PROBLEM DESCRIPTION: Please rewrite the records from the line containing "right elbow: (976, 473, 10)" through the end of the records, keeping every line, including the person box lines. Multiply each keypoint's x, y, and depth values by 1.8 and round the results to whole numbers, with halves rounded up.

MATERIAL FOR THE TASK:
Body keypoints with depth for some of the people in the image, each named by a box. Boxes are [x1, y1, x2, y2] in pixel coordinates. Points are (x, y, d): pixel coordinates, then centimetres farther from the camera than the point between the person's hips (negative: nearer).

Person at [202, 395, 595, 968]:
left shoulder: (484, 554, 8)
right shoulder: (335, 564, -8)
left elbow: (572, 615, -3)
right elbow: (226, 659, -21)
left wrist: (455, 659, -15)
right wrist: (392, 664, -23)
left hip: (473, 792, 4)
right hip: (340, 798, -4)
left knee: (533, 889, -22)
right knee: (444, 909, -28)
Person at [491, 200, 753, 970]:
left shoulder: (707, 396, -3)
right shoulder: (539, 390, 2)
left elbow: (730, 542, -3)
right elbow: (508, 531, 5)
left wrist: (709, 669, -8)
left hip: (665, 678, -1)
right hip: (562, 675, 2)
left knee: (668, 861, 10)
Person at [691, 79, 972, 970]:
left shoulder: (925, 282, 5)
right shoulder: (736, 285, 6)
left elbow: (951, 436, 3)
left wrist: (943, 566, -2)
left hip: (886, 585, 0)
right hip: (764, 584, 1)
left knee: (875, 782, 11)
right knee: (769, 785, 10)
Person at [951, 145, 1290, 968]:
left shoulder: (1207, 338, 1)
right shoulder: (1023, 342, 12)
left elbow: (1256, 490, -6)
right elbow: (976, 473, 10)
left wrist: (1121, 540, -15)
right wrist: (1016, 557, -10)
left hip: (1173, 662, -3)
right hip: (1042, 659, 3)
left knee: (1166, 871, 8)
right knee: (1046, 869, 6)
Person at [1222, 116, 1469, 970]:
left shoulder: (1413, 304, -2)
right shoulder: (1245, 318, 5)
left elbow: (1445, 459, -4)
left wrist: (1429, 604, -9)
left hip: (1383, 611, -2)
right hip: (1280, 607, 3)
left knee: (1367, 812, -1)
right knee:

EXERCISE RESPONSE:
right elbow: (1757, 851, 18)
left wrist: (2018, 972, -27)
right wrist: (1829, 1003, -18)
left hip: (2111, 1192, -5)
right hip: (1876, 1186, 5)
left knee: (2099, 1568, 14)
right knee: (1883, 1564, 11)
Person at [1222, 116, 1469, 970]:
left shoulder: (2543, 547, -4)
right shoulder: (2241, 572, 9)
left elbow: (2601, 826, -7)
left wrist: (2572, 1087, -16)
left hip: (2489, 1100, -4)
right hip: (2304, 1093, 5)
left knee: (2461, 1462, -2)
right knee:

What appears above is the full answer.